Fuck these plates. Fuck these plates to hell @Macys https://t.co/BNOmGszf03— Jameela Jamil (@jameelajamil) July 22, 2019

I’m gonna be generous and assume the person who designed this doesn’t know they’re monetising textbook disordered eating behaviour. But there’s no excuse for putting a cutesy spin on bodyshaming. I have no time for this retrograde Cathy fuckery.— Great Bourgeois Monster (@Jomegsallan) July 22, 2019

Somebody imagined these, pitched them, and then they went through multiple levels of approval before being manufactured and ending up in that store. All of that is to say, what the fuck?— Steve Lemke (@srlemke) July 21, 2019

Macy’s, it seems, was paying attention to the backlash. The department store replied to Ward’s tweet promising to remove the plates from its stores. The company also agreed that it had “missed the mark” in selling the plates.

Hi, Alie — we appreciate you sharing this with us and agree that we missed the mark on this product. It will be removed from all STORY at Macy’s locations.— Macy’s (@Macys) July 22, 2019

Ward thanked the store for taking her complaint seriously and requested that the plates also be kept out of Ross and TJ Maxx.

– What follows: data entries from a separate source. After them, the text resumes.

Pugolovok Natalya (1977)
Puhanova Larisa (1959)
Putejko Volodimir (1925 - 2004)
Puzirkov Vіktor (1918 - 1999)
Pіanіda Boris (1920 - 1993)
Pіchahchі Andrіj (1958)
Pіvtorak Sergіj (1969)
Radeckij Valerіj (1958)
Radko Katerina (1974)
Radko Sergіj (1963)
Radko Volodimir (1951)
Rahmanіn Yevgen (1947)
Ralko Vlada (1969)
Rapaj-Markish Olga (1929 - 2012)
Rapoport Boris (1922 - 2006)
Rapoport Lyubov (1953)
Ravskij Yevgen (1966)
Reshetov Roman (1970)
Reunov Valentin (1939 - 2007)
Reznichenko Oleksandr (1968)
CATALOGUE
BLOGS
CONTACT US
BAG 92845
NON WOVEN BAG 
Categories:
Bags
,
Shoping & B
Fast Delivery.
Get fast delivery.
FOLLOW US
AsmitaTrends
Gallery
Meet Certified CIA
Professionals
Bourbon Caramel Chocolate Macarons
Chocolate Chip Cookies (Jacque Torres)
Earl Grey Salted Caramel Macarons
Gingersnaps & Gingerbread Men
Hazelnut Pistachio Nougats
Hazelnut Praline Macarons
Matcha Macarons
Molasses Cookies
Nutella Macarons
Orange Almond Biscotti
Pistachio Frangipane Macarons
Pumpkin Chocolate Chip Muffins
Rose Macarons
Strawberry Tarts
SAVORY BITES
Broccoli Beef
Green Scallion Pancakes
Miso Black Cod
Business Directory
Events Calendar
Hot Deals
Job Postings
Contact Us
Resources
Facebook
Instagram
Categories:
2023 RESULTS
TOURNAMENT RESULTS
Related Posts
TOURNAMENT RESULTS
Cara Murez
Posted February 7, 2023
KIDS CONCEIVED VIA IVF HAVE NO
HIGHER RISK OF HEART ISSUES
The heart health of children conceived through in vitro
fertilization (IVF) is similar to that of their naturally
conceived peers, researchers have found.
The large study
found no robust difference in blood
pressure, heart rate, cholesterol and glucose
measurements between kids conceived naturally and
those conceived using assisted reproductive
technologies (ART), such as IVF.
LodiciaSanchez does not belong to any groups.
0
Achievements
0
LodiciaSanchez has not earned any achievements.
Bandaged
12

I appreciate that; thanks for hearing and taking the feedback. Sidenote: if the surplus stock winds up in TJ Maxxs and Marshalls and Ross stores across America I’m gunna lose it again.— Alie Ward (@alieward) July 22, 2019

While we’re glad that Ward’s tweet led to concrete results, it’s still frustrating to think that these products were being sold in the first place. The plates themselves aren’t an isolated problem. They’re part of the culture that teaches women that being thin is virtuous and being fat is a moral failing. We’re constantly surrounded by the pressure to lose weight, and it has real, negative consequences like eating disorders and body image issues. We hope that Macy’s and other retailers will seriously reconsider selling other fat-shaming products.